As a world leader in cloud solutions, Oracle uses tomorrow’s technology to tackle today’s challenges. We’ve partnered with industry-leaders in almost every sector—and continue to thrive after 40+ years of change by operating with integrity.
We know that true innovation starts when everyone is empowered to contribute. That’s why we’re committed to growing an inclusive workforce that promotes opportunities for all.
Oracle careers open the door to global opportunities where work-life balance flourishes. We offer competitive benefits based on parity and consistency and support our people with flexible medical, life insurance, and retirement options. We also encourage employees to give back to their communities through our volunteer programs.
We’re committed to including people with disabilities at all stages of the employment process. If you require accessibility assistance or accommodation for a disability at any point, let us know by emailing accommodation-request_mb@oracle.com or by calling +1 888 404 2494 in the United States.
Oracle is an Equal Employment Opportunity Employer. All qualified applicants will receive consideration for employment without regard to race, color, religion, sex, national origin, sexual orientation, gender identity, disability and protected veterans’ status, or any other characteristic protected by law.

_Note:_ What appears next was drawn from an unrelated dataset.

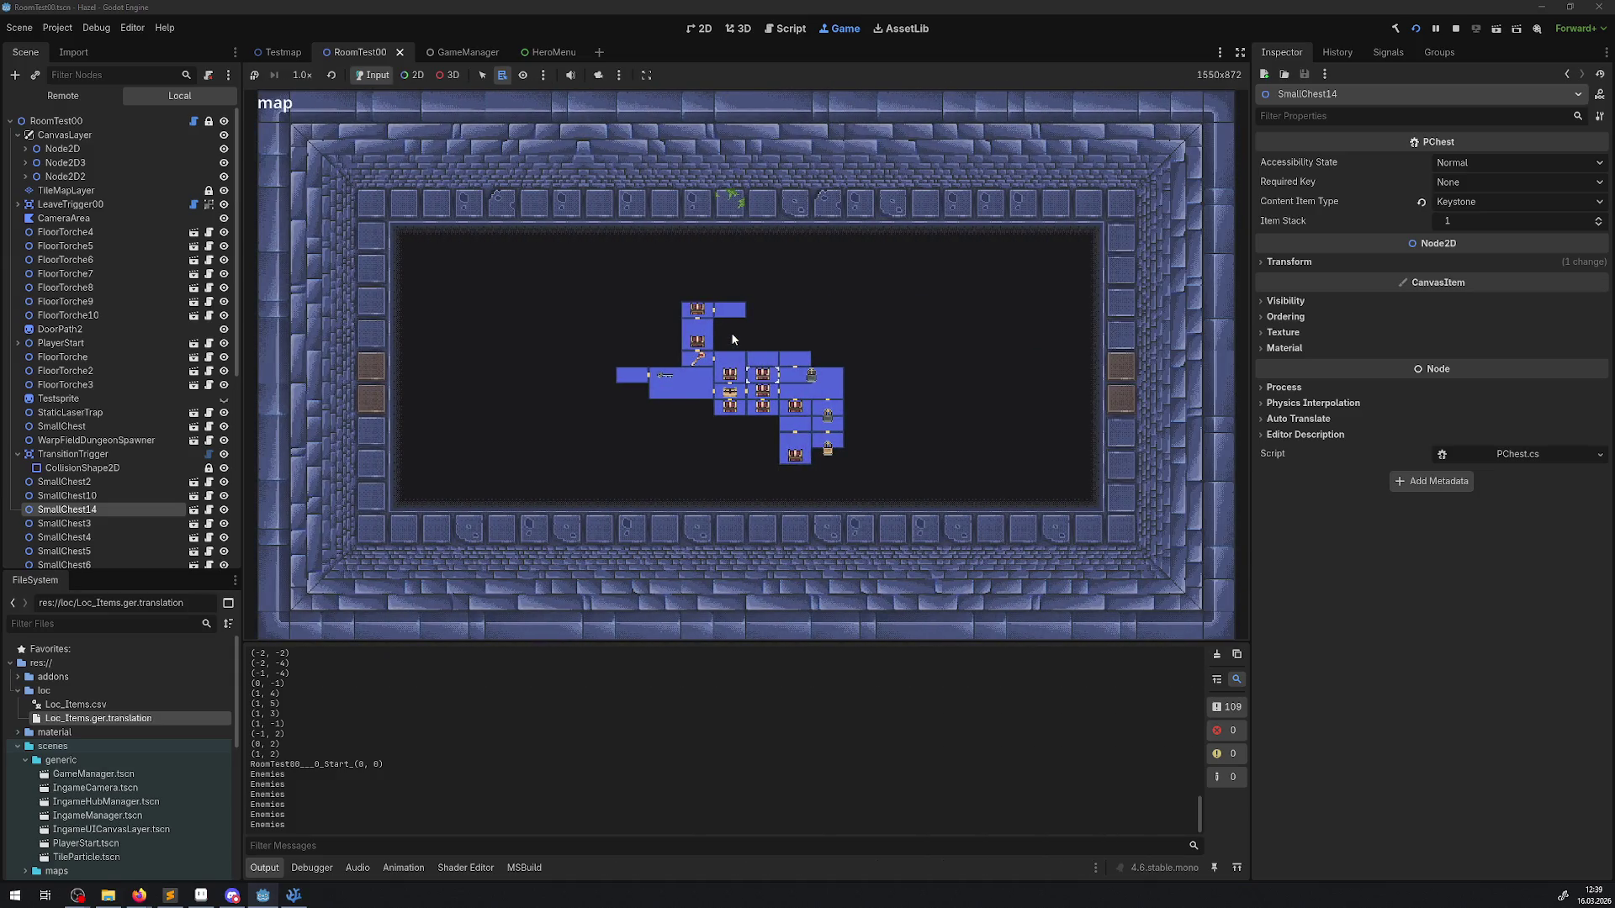
key("Left")
key("Escape")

Oracle will consider for employment qualified applicants with arrest and conviction records pursuant to applicable law.
Principal Engineer leading architecture and development of OCI’s large-scale Monitoring and Alarming systems within the Telemetry organization.
Career Level - IC4
Job Responsibilities
- Define architecture and lead development of large-scale Monitoring and Alarming services handling multi-region, multi-tenant workloads.
- Design high-throughput evaluation pipelines for time-series data, optimized for low latency and fault tolerance.

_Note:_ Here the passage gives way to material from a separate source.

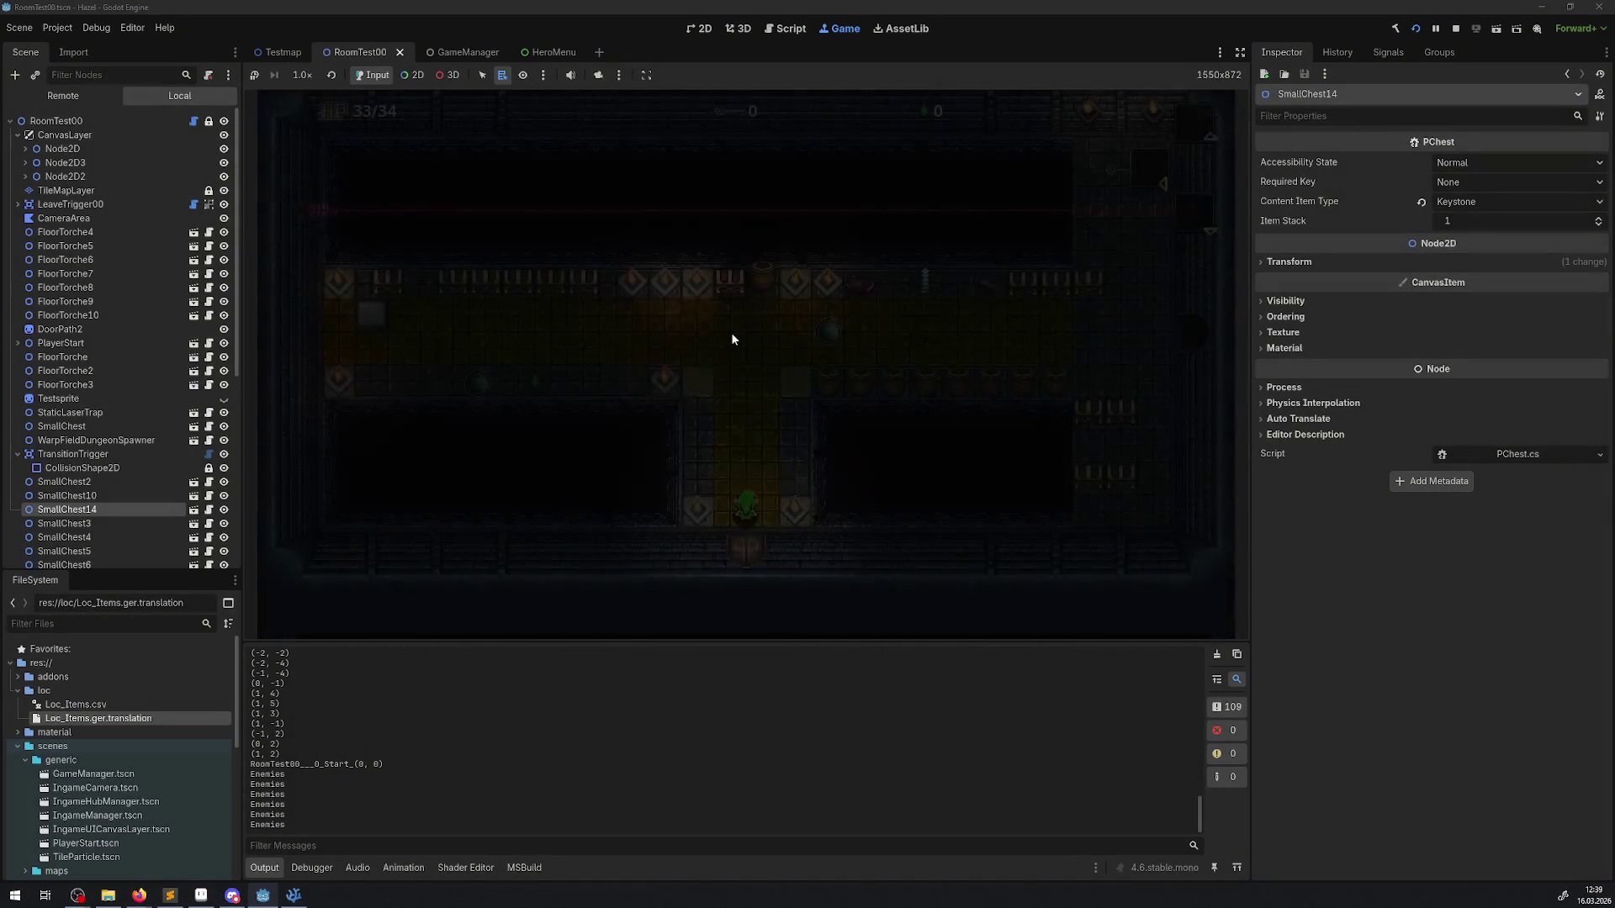
Step: Walk the hero through the corridors, then open the inventory on the keystone slot
key("Up")
key("Left")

- Drive the evolution of core capabilities such as alarm suppression, composite conditions, and intelligent correlation.
- Collaborate with peer teams in Telemetry to deliver integrated Observability experiences.
- Establish performance, reliability, and efficiency benchmarks for the Alarming platform.

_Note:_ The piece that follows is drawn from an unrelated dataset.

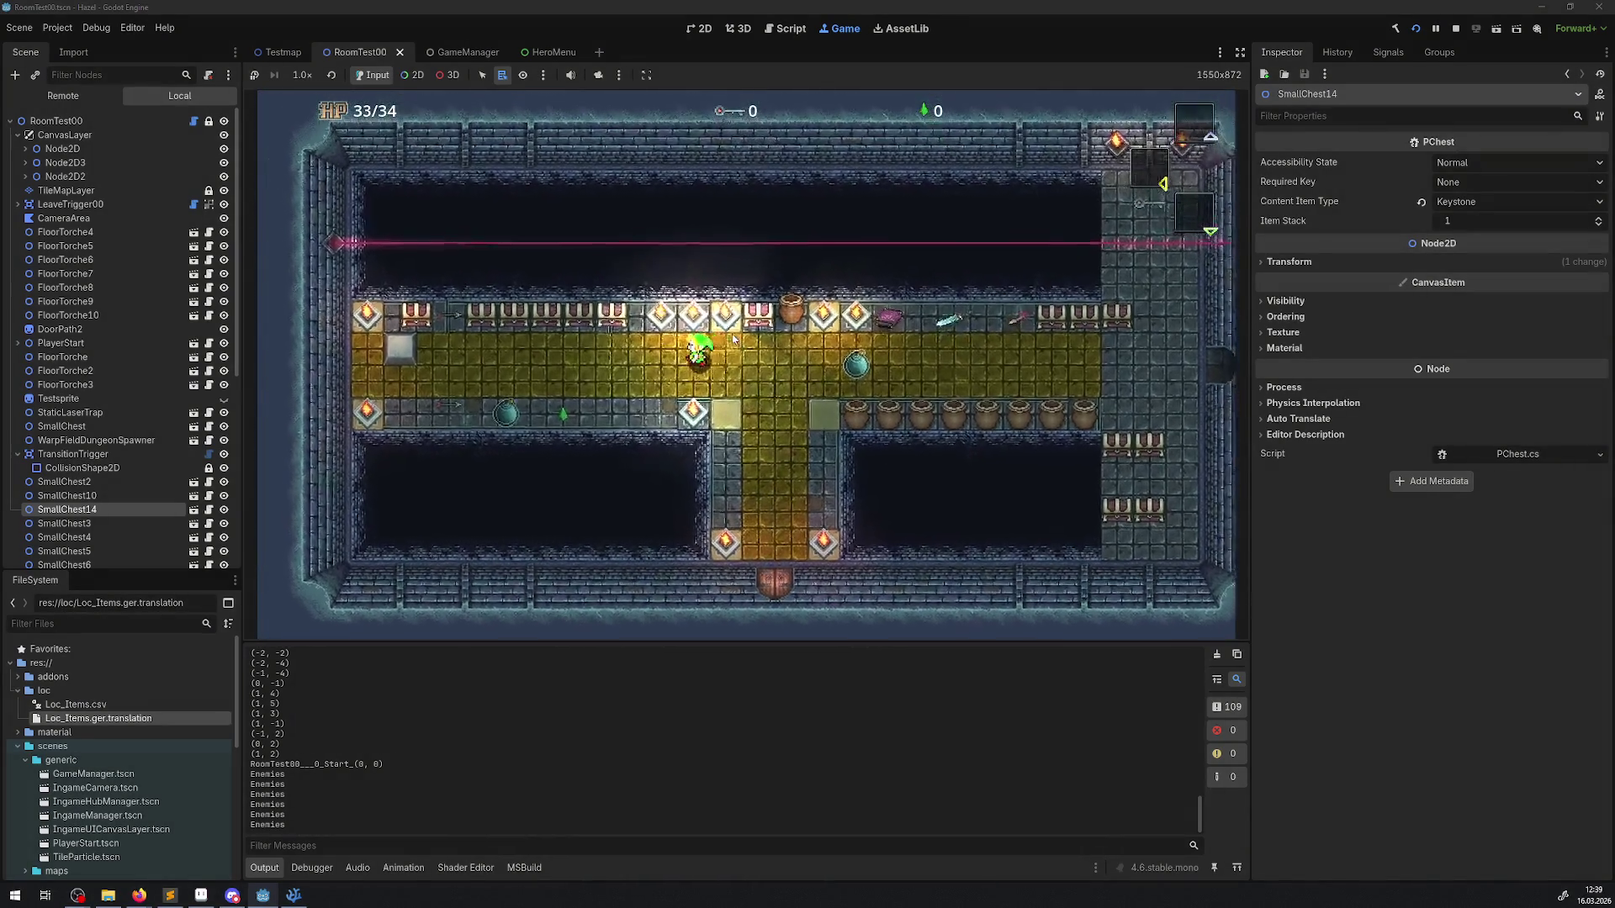
key("Left")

- Mentor engineers, perform design reviews, and set technical standards across the organization.
- Lead incident analysis, root-cause investigations, and architectural remediation of complex production issues.
- Contribute to OCI-wide initiatives improving telemetry ingestion, query efficiency, and alerting reliability.
Required Qualifications
- BS/MS in Computer Science or related field, or equivalent practical experience.
- 6+ years of hands-on engineering experience, including 2+ years designing and leading cloud-scale systems.
- Expertise in distributed systems, microservices, and cloud-native architecture.
- Deep proficiency in at least one major programming language (Java, Go, or C#).
- Experience with one or more public clouds (OCI, AWS, Azure, GCP).
- Strong analytical, design, and debugging skills.
- Ability to communicate complex ideas clearly and lead technical discussions across teams.
- Passion for observability, telemetry, and building systems that operate at global scale.